As the Flor Contemplacion saga between the Philippines and
Singapore illustrated, spats could still arise even among
friends. The assertion by a Thai Prime Minister in the early
1990s to turn Indochina into an "economic battlefield" suggests
that competition for influence in what each sees as its
legitimate backyard remains. Vietnam's entry into ASEAN may have
only redirected the competition to a more benign arena.
Yet the admission of Vietnam into ASEAN and the keen interest
indicated by Cambodia, Laos and Myanmar to follow in Vietnam's
footsteps is also a positive affirmation that the benefits and
advantages (tangible and otherwise) of ASEAN membership outweigh
any potential drawbacks. In this respect, Vietnam's entry has
expanded the potential Asean market to about 420 million people.
And when Cambodia, Laos and Myanmar join the ranks of ASEAN, the
ASEAN Free Trade Area will indeed become a de facto South-east
Asian free trade area. This can only further boost the region's
attractiveness for trade and investment as well as put ASEAN in
an even stronger position to deal with extra-ASEAN trade
partners.
On the political and diplomatic fronts, the inclusion of
Vietnam and the other Indochinese states as well as Myanmar would
further bolster the ability of ASEAN to deal with extra-regional
actors over troublesome issues such as the conflicting claims
over the Spratly Islands in the South China Sea. Vietnam's entry
into ASEAN has in essence ASEAN-ized the dispute over the
Spratlys given that Malaysia, the Philippines and Brunei are also
claimants to parts of the Spratlys, which is claimed in its
entirety by China. If ASEAN chooses to deal with China as a bloc
over the Spratlys, the addition of Vietnam cannot but be seen as
a "structural empowerment" of ASEAN. Such a move is certainly not
unprecedented as ASEAN has taken a similar approach in dealing
with Japan and Australia over trade-related issues in the past.

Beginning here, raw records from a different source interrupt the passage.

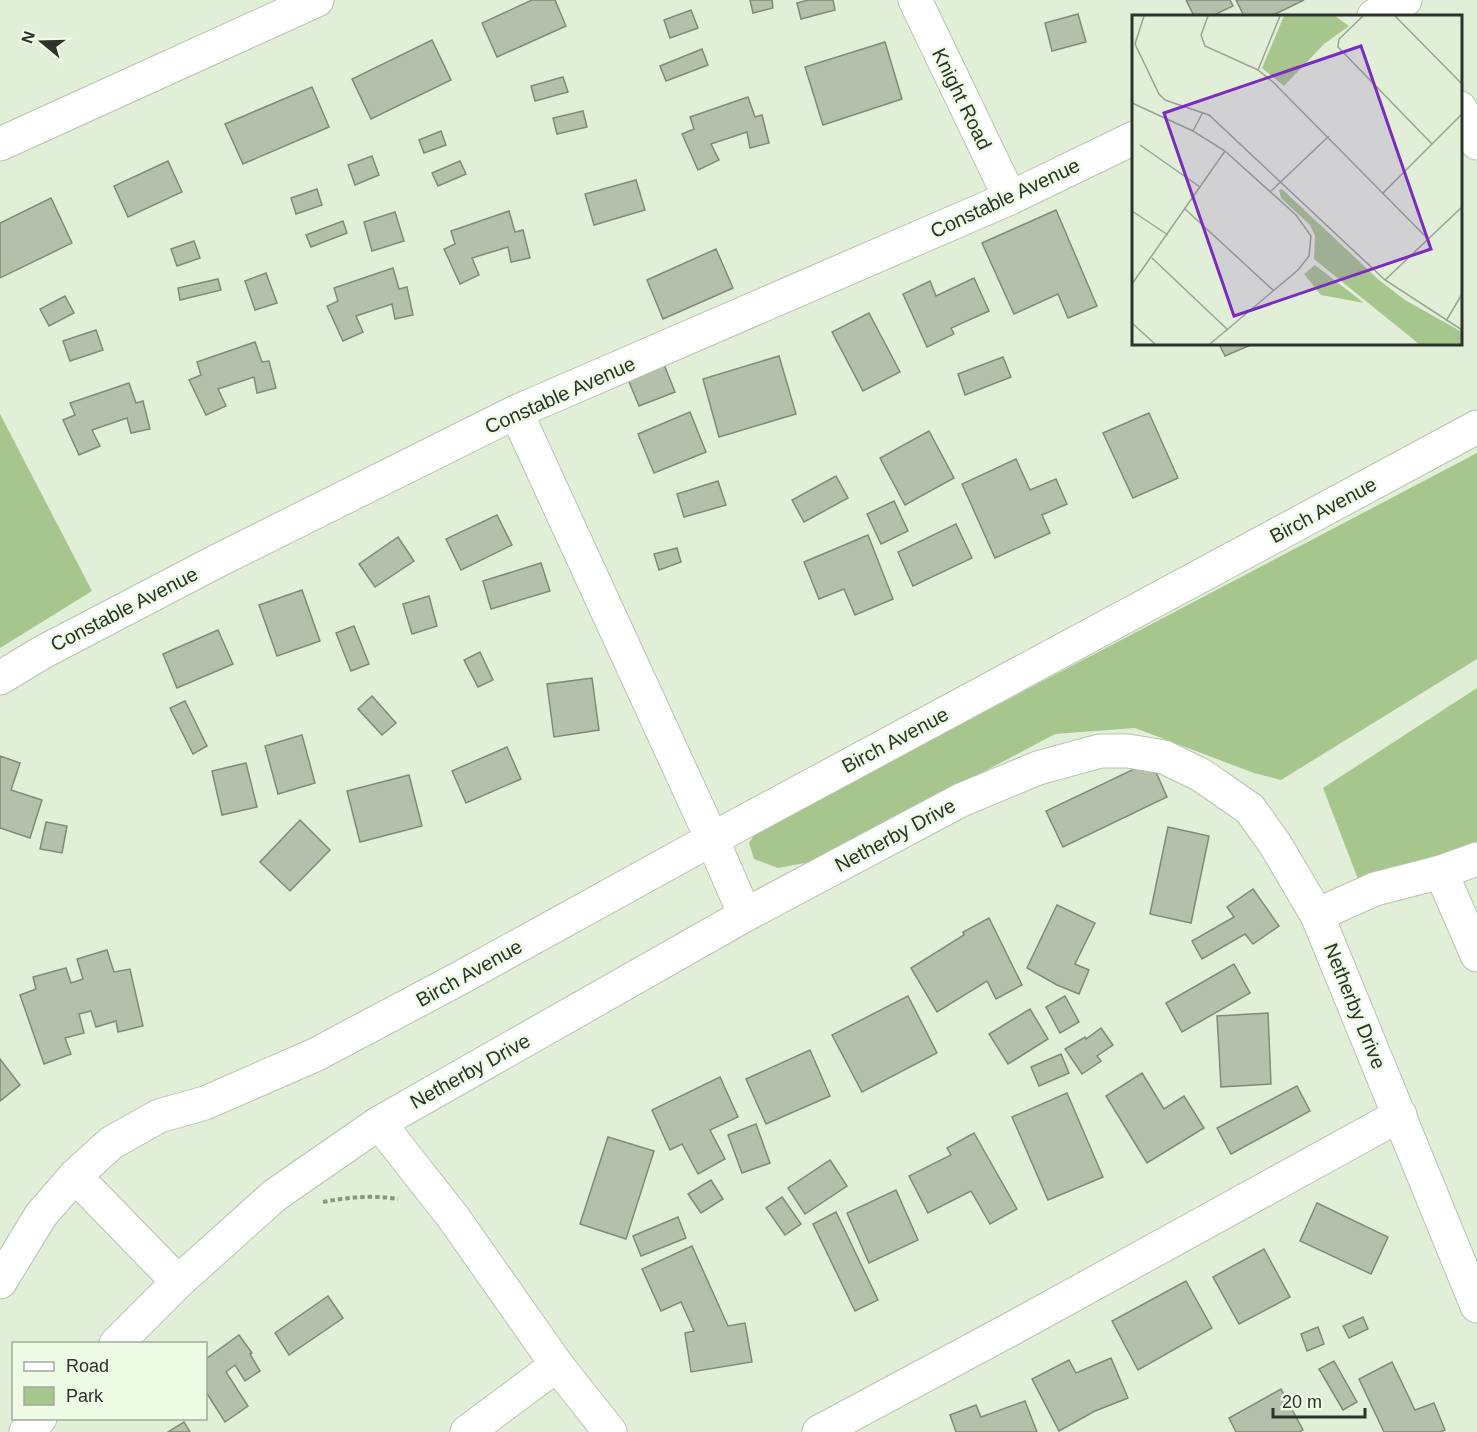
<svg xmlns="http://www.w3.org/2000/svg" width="1477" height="1432" viewBox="0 0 1477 1432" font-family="Arial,sans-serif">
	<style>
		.green { fill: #a6c68e }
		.building { fill: #b4c0ab; stroke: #808b77; stroke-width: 1.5 }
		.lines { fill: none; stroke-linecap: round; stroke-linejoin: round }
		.minor-casing { stroke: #b8c4af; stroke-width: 35 }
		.path { stroke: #8b9585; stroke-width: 4; stroke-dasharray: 4.5 3; stroke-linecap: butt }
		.minor { stroke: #fff; stroke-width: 33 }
		.labels { text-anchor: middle; stroke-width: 5; stroke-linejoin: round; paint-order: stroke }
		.street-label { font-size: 20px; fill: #2d322a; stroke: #eefbe5 }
		.inset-road { fill: none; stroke: #99a392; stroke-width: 1.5 }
		.view { fill: #7b2cbf; fill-opacity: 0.15; stroke: #7b2cbf; stroke-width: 3 }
		.inset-edge { fill: none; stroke: #2d322a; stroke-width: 3 }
	</style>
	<rect width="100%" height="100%" fill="#e1eed8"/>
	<g class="green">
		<polygon points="0,414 92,591 0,648"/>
		<polygon points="1477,453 1477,659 1281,780 1254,773 1135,728 1055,734 815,861 778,868 754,859 749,843 756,832"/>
		<polygon points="1477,688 1477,845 1358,879 1323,788"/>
	</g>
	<g class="building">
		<polygon points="532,0 555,0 566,26 497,57 482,23"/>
		<polygon points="750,0 772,0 773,8 753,13"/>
		<polygon points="808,0 833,0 835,10 801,19 797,3"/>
		<polygon points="1186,0 1230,0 1233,6 1212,16 1194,16"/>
		<polygon points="1236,0 1304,0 1271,16 1244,16"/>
		<polygon points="691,10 698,28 670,38 664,20"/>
		<polygon points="1078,14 1086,42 1052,51 1045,23"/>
		<polygon points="432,40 451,80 371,119 352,79"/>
		<polygon points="885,42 902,99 823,125 805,67"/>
		<polygon points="702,49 708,65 666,81 660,66"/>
		<polygon points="563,77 568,92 535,101 531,86"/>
		<polygon points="312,87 329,127 243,164 225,124"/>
		<polygon points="748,97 755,117 762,115 769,143 750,148 747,132 711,144 719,160 698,170 682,134 694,129 690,117"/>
		<polygon points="583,111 587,127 557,134 553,118"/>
		<polygon points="441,131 446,145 424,153 419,140"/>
		<polygon points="372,156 379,175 355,185 348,165"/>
		<polygon points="168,161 182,192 128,217 114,186"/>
		<polygon points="460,161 466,174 438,186 432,173"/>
		<polygon points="636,180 645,210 594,225 585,194"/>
		<polygon points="317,189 322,205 296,214 291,198"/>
		<polygon points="51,198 72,243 0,278 0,223"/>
		<polygon points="1056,210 1097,306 1068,318 1058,294 1014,314 982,243"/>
		<polygon points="509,211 515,232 523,230 530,258 511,262 508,247 472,258 479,275 460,284 444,249 455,244 451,231"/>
		<polygon points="395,212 404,241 372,251 364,222"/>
		<polygon points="343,221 347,233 311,247 306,235"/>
		<polygon points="194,241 200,258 177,266 171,249"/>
		<polygon points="716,249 733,288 663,319 647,280"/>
		<polygon points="393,268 399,289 407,287 413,315 395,319 392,304 356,316 363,332 343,341 327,306 338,301 334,288"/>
		<polygon points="266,273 277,303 255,310 245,281"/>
		<polygon points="974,278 989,311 951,328 954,334 927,347 903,294 930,281 936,296"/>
		<polygon points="218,279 221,290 180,300 178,288"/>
		<polygon points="65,296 74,313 49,326 40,309"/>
		<polygon points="869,313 900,372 863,391 832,332"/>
		<polygon points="96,330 103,350 70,361 63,341"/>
		<polygon points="255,342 262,362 269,361 276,388 257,393 254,377 218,389 226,406 206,415 189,380 201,375 197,362"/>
		<polygon points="1219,344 1253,344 1225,356"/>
		<polygon points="779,356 796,414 719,437 703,379"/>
		<polygon points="1003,357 1011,377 965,395 958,374"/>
		<polygon points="663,362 675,392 639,406 627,377"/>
		<polygon points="129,383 136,403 143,401 150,429 131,433 127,418 92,430 100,446 79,455 63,420 75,415 70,403"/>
		<polygon points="690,412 706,452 654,473 638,434"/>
		<polygon points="1149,413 1178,478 1133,498 1103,433"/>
		<polygon points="929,431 954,478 905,505 880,458"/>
		<polygon points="1016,459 1030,490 1056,479 1067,504 1042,515 1050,533 995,558 962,484"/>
		<polygon points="836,476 848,498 804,522 792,500"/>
		<polygon points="718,481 726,505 684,517 677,494"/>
		<polygon points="894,501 908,531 881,544 867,514"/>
		<polygon points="497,515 512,545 461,570 446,539"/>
		<polygon points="956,524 972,558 913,586 898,552"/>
		<polygon points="868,535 893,599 855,615 844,589 819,599 804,562"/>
		<polygon points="398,537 414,561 375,587 359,564"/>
		<polygon points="677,548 681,562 659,570 654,554"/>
		<polygon points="541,563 550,591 491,609 483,581"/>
		<polygon points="302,590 320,641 277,656 259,605"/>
		<polygon points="429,596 437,626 412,634 403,604"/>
		<polygon points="354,626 369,664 351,671 336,633"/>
		<polygon points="218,630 233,664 177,688 163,654"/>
		<polygon points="480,652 493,680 478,687 464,660"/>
		<polygon points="592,678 599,730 554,737 547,684"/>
		<polygon points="372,696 396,723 382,735 358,709"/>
		<polygon points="185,701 207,746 193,754 170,708"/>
		<polygon points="302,735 315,783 278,794 265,746"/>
		<polygon points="507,747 521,779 466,803 452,771"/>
		<polygon points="0,756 20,763 11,790 42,800 30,838 0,828"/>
		<polygon points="1151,761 1167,797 1063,847 1046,811"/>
		<polygon points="246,763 257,807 222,815 212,771"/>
		<polygon points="409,775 422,826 360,842 347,791"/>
		<polygon points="300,820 330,850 290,891 260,862"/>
		<polygon points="46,822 67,826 62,853 40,849"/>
		<polygon points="1168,827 1209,836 1191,923 1150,914"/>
		<polygon points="1253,889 1279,926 1253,944 1245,934 1202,959 1192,941 1234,917 1227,907"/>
		<polygon points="1057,905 1095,923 1075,964 1089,970 1079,994 1057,985 1027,968"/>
		<polygon points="989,918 1022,985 996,999 987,981 937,1012 911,968 964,935 963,932"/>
		<polygon points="107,950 114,972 130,969 143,1026 118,1032 116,1021 96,1027 91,1011 79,1014 84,1033 65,1038 71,1054 44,1064 20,995 36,989 33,977 66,968 71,983 83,979 77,959"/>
		<polygon points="1234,964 1250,993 1182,1032 1166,1003"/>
		<polygon points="908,996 937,1053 862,1092 832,1035"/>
		<polygon points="1065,996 1079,1022 1060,1033 1046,1007"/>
		<polygon points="1030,1009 1048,1039 1008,1064 989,1034"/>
		<polygon points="1268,1013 1271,1084 1221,1087 1217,1016"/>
		<polygon points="1101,1028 1113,1045 1097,1056 1101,1061 1082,1074 1065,1049 1085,1037 1086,1039"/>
		<polygon points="810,1050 830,1096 766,1124 746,1079"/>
		<polygon points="1061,1054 1069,1073 1039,1086 1031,1067"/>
		<polygon points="0,1059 20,1085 0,1101"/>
		<polygon points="1142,1073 1164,1109 1184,1096 1204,1128 1147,1163 1106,1096"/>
		<polygon points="720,1077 738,1117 710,1130 725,1159 698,1174 682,1144 670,1150 652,1110"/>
		<polygon points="1297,1086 1310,1111 1231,1154 1217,1128"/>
		<polygon points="1067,1093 1103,1177 1048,1200 1012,1117"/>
		<polygon points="756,1124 770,1163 742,1173 728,1135"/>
		<polygon points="974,1133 1017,1209 990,1224 971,1191 928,1213 909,1176 951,1155 947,1148"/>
		<polygon points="608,1137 654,1151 626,1239 580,1224"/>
		<polygon points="830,1160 847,1186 805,1214 788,1188"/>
		<polygon points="711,1180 723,1199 701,1213 688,1194"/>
		<polygon points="896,1190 918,1240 869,1263 847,1213"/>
		<polygon points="782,1197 801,1224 785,1235 766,1208"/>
		<polygon points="1317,1203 1388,1237 1371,1274 1300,1241"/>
		<polygon points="836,1212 878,1300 855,1311 813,1224"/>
		<polygon points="678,1217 686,1238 641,1256 633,1236"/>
		<polygon points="692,1246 728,1326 745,1323 752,1362 691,1372 685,1333 694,1331 681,1302 661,1311 642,1269"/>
		<polygon points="1264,1249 1290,1297 1239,1324 1213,1277"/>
		<polygon points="1186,1281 1212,1328 1138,1370 1112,1321"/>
		<polygon points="328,1296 343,1318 289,1355 275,1333"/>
		<polygon points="1363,1317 1368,1329 1349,1338 1343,1326"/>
		<polygon points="1318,1327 1324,1344 1307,1351 1301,1334"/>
		<polygon points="239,1335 252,1353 250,1354 260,1371 245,1381 235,1365 226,1372 248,1406 225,1422 206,1392 206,1359"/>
		<polygon points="1111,1358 1128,1398 1095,1411 1059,1431 1032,1379 1069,1360 1076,1373"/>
		<polygon points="1334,1361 1357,1402 1343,1410 1319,1369"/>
		<polygon points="1392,1362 1415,1410 1434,1403 1445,1430 1440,1432 1384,1432 1359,1379"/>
		<polygon points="1281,1389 1303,1430 1299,1432 1236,1432 1229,1418"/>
		<polygon points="1025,1401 1037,1432 956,1432 950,1415 976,1405 981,1417"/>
		<polygon points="184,1422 190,1432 168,1432"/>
	</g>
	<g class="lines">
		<defs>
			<g id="minor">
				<polyline points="915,0 1010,198"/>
				<polyline points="1374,16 1405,0"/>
				<polyline points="1460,108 1477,143"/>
				<polyline points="0,144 317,0"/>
				<polyline points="516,412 712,839 745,915"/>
				<polyline points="0,678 43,652 217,561 516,412 1010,198 1134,138"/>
				<polyline points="1441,872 1477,955"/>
				<polyline points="1317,915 1375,889 1441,872 1477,859"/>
				<polyline points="379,1123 453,1217 557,1365 610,1432"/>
				<polyline points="75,1176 178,1282"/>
				<polyline points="0,1282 41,1215 75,1176 111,1143 159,1116 205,1103 315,1055 460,978 712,839 1477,427"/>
				<polyline points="116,1344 178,1282 275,1195 379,1123 745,915 961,800 1038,768 1100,751 1128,751 1164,757 1201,775 1250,809 1275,844 1317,915 1477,1306"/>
				<polyline points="26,1432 40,1418"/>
				<polyline points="467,1432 557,1365"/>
				<polyline points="819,1432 1013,1328 1400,1115"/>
			</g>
		</defs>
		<use href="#minor" class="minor-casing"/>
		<path class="path" d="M323 1202C348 1197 373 1195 398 1199"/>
		<use href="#minor" class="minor"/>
	</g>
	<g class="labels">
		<g class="street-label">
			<text transform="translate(962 99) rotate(64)" y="7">Knight Road</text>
			<text transform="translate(1005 198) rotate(-25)" y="7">Constable Avenue</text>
			<text transform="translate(560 395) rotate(-24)" y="7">Constable Avenue</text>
			<text transform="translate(1323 510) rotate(-28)" y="7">Birch Avenue</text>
			<text transform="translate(124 609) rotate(-27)" y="7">Constable Avenue</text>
			<text transform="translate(895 740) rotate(-28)" y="7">Birch Avenue</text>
			<text transform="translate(895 835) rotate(-28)" y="7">Netherby Drive</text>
			<text transform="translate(469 973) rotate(-29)" y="7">Birch Avenue</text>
			<text transform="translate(1355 1006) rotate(68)" y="7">Netherby Drive</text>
			<text transform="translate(470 1071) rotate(-29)" y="7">Netherby Drive</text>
		</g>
	</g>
	<g transform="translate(1132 15)">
		<rect width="330" height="330" fill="#e1eed8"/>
		<path d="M152 1H203L217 11 192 29 152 71 130 53ZM150 174 247 265 273 285 330 317V329H287L182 244 183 221 178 210 149 183 147 175ZM183 250 232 288 189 280 172 259Z" fill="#a6c68e"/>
		<path class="inset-road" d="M12 1 3 29 27 79 33 85 77 100 253 265 330 315M76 1 69 20 73 31 126 55 141 67 296 224M231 1 207 24 206 32 300 129M263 1 330 69M126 55 148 1M0 88 61 116 93 136 164 200 179 221 177 241 166 255 78 329M61 116 71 97M8 130 68 172M139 176 197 121M250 179 330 99M53 194 142 276M0 196 36 220M20 243 96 315M253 265 330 192M0 269 93 136M314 306 330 279M0 308 23 329"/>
		<path class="view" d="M229 31 299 234 102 301 32 98Z"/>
		<rect width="330" height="330" class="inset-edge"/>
	</g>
	<rect x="12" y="1342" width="195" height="78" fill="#eefbe5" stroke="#a1ab9a" stroke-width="1.5"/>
	<rect x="24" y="1362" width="30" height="9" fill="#ffffff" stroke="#a1ab9a" stroke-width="1.5"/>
	<text x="66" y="1372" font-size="18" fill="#2d322a">Road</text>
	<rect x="24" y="1387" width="30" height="18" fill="#a6c68e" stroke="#a1ab9a" stroke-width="1.5"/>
	<text x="66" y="1402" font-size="18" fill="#2d322a">Park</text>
	<g transform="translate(42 42) rotate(289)" stroke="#eefbe5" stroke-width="4.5" paint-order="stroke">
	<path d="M0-4.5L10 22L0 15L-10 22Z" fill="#2d322a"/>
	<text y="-9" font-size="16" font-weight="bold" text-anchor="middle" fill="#2d322a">N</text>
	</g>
	<path d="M1273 1408v9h92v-9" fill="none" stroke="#2d322a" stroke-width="3"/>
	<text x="1282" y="1408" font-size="18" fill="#2d322a" stroke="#eefbe5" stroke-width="4.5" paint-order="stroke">20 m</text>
</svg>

Arguably, the expansion of ASEAN is perhaps the impetus that
the organization needs in order to maintain its raison d'etre.

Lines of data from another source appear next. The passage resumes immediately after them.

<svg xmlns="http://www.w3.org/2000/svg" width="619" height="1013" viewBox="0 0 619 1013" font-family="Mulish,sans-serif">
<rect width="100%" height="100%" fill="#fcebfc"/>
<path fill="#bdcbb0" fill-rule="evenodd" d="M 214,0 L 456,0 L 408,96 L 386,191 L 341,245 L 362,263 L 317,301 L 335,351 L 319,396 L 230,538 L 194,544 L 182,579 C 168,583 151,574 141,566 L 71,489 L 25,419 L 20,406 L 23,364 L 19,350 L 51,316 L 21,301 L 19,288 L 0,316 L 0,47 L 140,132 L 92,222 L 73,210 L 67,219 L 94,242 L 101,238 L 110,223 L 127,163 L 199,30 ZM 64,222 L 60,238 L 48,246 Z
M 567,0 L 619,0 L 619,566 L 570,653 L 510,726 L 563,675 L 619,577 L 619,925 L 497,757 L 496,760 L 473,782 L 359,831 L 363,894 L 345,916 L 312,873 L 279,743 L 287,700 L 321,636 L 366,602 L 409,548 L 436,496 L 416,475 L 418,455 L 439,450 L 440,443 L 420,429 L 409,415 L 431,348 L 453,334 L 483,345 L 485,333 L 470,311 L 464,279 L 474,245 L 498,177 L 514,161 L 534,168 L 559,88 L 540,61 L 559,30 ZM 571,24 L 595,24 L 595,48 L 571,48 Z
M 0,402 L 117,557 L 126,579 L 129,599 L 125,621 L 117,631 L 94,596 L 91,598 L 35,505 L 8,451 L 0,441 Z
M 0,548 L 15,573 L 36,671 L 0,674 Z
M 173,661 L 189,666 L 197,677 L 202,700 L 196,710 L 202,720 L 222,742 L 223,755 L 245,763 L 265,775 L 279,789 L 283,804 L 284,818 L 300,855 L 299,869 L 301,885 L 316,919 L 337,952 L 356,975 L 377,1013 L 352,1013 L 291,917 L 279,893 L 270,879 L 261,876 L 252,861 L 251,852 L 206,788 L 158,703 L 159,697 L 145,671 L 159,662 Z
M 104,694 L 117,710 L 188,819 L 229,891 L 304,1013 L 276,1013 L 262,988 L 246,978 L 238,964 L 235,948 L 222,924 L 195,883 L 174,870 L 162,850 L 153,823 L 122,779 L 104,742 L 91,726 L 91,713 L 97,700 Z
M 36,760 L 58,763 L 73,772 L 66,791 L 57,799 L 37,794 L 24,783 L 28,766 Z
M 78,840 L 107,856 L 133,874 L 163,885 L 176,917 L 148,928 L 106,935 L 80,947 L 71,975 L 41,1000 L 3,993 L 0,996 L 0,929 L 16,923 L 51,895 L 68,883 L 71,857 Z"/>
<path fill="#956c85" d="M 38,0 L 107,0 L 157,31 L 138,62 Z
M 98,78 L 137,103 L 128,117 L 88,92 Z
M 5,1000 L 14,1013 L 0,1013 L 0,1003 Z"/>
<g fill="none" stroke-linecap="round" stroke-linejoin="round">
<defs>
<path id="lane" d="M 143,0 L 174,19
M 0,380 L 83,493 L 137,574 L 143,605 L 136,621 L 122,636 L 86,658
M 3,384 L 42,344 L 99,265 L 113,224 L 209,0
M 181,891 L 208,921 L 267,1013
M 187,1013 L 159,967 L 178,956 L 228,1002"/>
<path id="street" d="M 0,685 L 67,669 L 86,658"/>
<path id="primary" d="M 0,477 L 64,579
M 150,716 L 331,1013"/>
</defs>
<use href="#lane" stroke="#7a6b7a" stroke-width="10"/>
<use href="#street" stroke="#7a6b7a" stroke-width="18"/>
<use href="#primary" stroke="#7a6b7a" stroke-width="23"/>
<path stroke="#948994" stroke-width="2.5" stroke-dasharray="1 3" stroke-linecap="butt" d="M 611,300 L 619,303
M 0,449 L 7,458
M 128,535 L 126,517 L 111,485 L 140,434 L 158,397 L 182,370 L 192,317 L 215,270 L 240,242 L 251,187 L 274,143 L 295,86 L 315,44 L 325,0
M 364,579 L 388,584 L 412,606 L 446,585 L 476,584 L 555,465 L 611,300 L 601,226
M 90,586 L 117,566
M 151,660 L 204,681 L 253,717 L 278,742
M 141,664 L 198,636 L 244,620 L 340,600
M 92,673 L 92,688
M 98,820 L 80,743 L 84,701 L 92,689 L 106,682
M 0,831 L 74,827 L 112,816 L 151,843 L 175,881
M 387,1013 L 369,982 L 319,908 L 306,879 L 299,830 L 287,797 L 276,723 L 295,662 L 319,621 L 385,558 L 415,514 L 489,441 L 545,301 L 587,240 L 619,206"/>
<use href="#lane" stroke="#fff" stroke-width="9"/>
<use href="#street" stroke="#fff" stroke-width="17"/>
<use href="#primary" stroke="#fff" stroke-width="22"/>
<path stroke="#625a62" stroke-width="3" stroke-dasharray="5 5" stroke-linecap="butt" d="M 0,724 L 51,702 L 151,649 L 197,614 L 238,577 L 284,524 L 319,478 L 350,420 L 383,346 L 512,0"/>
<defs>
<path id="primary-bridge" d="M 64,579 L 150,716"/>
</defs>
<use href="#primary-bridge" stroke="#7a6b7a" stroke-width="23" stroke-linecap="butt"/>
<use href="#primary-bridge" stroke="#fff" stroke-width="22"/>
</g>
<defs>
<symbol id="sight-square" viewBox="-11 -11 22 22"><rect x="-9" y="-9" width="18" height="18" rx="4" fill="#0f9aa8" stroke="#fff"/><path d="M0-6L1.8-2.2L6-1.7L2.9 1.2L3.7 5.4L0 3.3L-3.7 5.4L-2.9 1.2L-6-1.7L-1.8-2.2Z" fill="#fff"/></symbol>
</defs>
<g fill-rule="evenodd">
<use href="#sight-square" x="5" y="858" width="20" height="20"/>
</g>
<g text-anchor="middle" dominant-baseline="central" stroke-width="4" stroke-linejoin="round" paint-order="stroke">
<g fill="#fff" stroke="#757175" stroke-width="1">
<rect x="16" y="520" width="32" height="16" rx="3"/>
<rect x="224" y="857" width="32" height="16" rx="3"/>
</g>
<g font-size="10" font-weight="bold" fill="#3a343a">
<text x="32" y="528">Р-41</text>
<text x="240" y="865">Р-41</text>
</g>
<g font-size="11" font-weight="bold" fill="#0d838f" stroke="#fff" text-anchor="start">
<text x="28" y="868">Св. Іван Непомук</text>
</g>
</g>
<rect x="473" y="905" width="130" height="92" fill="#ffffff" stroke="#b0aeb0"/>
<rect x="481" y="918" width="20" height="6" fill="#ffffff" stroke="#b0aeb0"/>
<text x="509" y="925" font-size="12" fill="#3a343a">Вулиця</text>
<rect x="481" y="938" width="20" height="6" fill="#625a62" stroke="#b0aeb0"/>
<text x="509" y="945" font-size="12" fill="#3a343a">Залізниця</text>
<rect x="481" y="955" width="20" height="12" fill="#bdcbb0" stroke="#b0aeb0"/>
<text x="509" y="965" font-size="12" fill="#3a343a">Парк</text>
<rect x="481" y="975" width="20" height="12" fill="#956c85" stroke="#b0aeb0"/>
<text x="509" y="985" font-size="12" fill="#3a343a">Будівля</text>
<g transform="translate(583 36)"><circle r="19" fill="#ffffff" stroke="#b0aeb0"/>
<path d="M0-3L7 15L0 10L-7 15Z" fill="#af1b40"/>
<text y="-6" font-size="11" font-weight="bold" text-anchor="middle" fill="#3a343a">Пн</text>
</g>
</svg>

And what could be more fitting than to start with Vietnam, its
erstwhile regional antagonist for the better part of the
organization's existence.
In the short term, it allows the original members to act in a
bigger arena and may partially deflect the desire by some members
to look beyond Asean towards broader regional arrangements. In
the long term, an enlarged ASEAN might serve as a viable home
base from which members can either venture into, or retreat from,
the international arena depending on the evolving global
scenario. Either way, widening the ASEAN circle is a challenge
worthy of an organization which, in the eyes of its detractors,
would flounder in the post-Cambodia era.
Dr. Bilson Kurus is a Visiting Research Associate with the
Institute for Development Studies, Sabah, Malaysia.